Excerpt —
——————————
Gay activists applaud Kagan – tepidly
Gay legal activists are applauding President Obama’s second nominee to the U.S. Supreme Court [1]: Solicitor General Elena Kagan. But it could hardly be described as a standing ovation.
Former Clinton White House aide Richard Socarides called Kagan a “brilliant, pragmatic progressive interested in listening to all sides and building coalitions.”
Lambda Legal Defense and Education Fund Executive Director Kevin Cathcart called Kagan “a strong position” in opposing the military’s ban on gays but noted that Obama administration has also “taken legal positions on ‘Don’t Ask, Don’t Tell’ and the so-called ‘Defense of Marriage Act’ with which we strongly disagree.”
Human Rights Campaign President Joe Solmonese applauded her selection as fulfilling Obama’s promise to promote “diversity” on the court.
If confirmed, Kagan would become only the fourth woman ever named to the court –out of 104 justices in the history of the court.
——————————
(Stored data entries)
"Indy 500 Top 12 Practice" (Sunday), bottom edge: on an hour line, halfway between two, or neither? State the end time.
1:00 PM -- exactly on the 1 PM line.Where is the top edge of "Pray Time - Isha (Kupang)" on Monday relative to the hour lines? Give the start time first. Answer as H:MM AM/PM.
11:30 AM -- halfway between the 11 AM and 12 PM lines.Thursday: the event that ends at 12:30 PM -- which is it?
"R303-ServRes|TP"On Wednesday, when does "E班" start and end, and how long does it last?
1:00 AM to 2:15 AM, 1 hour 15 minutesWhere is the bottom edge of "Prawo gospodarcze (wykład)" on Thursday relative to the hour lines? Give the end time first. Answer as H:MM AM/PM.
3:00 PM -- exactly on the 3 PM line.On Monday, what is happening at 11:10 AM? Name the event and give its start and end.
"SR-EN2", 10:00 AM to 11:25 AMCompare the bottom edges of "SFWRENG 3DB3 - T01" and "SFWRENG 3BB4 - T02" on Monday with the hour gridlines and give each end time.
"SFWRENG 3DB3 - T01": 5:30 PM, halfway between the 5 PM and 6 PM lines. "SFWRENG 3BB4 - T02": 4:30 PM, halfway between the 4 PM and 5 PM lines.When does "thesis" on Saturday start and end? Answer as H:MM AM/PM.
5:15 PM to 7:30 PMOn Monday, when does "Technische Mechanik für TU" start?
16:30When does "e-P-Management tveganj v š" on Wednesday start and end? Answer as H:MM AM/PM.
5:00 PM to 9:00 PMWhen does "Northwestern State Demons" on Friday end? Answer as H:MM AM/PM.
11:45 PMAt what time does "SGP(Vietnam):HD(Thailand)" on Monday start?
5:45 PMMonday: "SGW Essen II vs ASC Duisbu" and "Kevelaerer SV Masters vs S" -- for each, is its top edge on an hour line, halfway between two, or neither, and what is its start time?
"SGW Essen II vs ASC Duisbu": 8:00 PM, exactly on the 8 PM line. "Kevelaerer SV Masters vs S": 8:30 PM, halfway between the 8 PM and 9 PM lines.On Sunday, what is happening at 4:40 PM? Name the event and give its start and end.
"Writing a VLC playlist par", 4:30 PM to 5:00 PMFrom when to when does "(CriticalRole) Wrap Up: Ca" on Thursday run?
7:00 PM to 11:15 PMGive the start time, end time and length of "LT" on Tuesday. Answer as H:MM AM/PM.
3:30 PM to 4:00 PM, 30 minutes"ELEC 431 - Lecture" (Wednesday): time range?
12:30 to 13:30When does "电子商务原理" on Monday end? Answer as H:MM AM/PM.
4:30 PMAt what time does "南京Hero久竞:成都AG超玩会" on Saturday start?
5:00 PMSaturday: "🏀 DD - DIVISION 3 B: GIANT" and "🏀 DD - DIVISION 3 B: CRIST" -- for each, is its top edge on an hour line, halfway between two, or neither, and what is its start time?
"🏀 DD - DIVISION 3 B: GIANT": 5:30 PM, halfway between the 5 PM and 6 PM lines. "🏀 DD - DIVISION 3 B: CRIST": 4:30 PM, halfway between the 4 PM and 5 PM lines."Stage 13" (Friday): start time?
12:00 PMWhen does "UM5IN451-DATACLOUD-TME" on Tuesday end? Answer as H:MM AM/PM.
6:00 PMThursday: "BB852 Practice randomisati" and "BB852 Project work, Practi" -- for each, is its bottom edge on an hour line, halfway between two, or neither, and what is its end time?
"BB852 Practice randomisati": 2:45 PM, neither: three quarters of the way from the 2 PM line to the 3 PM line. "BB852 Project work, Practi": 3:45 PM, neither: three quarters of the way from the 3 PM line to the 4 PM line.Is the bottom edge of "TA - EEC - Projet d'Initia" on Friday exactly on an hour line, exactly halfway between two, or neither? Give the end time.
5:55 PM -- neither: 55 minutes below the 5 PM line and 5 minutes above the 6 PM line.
——————————
Task list —
a: Translate this sentence from the article on Elena Kagan's nomination into Spanish: "Human Rights Campaign President Joe Solmonese applauded her selection as fulfilling Obama’s promise to promote “diversity” on the court."
b: How many justices have served on the court in its history, according to the article on Elena Kagan's nomination?
c: Set down the passage of the Kagan article that begins at the words "Gay activists applaud" and stops after "on the court.".

Solutions to the tasks —
a: El presidente de Human Rights Campaign, Joe Solmonese, aplaudió su selección por cumplir la promesa de Obama de promover la «diversidad» en la corte.

b: 104

c:
Gay activists applaud Kagan – tepidly
Gay legal activists are applauding President Obama’s second nominee to the U.S. Supreme Court [1]: Solicitor General Elena Kagan. But it could hardly be described as a standing ovation.
Former Clinton White House aide Richard Socarides called Kagan a “brilliant, pragmatic progressive interested in listening to all sides and building coalitions.”
Lambda Legal Defense and Education Fund Executive Director Kevin Cathcart called Kagan “a strong position” in opposing the military’s ban on gays but noted that Obama administration has also “taken legal positions on ‘Don’t Ask, Don’t Tell’ and the so-called ‘Defense of Marriage Act’ with which we strongly disagree.”
Human Rights Campaign President Joe Solmonese applauded her selection as fulfilling Obama’s promise to promote “diversity” on the court.